Somebody told me the following story: Shabat morning service at a festival, a crowd of people who usually pray in different (orthodox) settings, in a small room with a mechitza. The Torah is brought out, passed among the men, and is read. During the reading of the women asks whether the Torah can be passed around the women as well when it is brought back. One of the rabbis says yes. One of the rabbis says no. In the end, it’s not done.
I don’t want to talk about the halachic aspects here. Some say that it’s perfectly fine halachically that women kiss the Torah. Some say it shames G-d. I don’t know. Let’s assume the second rabbi sincerely thought it would be a big shame for G-d and it completely forbidden. But what not passing it to the women certainly does is shame people. The women who want to express their love of Torah and are deprived of an opportunity to do so.

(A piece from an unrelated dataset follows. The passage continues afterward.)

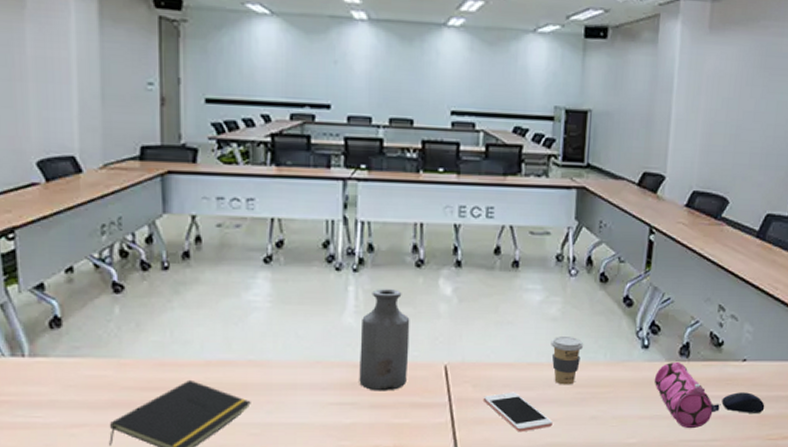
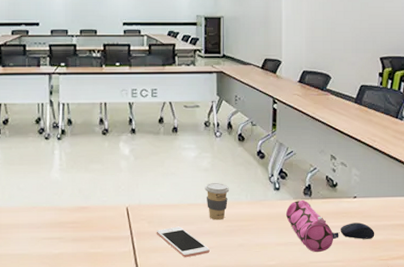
bottle: present [359,289,410,391] -> none [64,152,100,228]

And not after a private discussion, but they are rejected in public, during the service.
And there are other examples of similar behaviours that in the end come down to following (that person’s very strict interpretation of) G-d’s law and shaming other people, or doing something that shames G-d (by disobeying his commandments). Refusing to sit next to a woman in a plane. Refusing to shake a woman’s hand. Insulting women who wear the wrong clothing or soldiers. Refusing to eat kosher meat because it doesn’t have the right hechsher or doesn’t follow some chumra.
So, what is more important? That shame is not brought to G-d or to other people? The Talmud talks about the severity of shaming others: "He who publicly shames his neighbour is as though he shed blood" (Talmud, Bava metzia 58b)? Isn’t it as much required by Torah to prevent shame for your fellows as following the ritual laws? For all the mitzvot you do, don’t forget to be a mentch!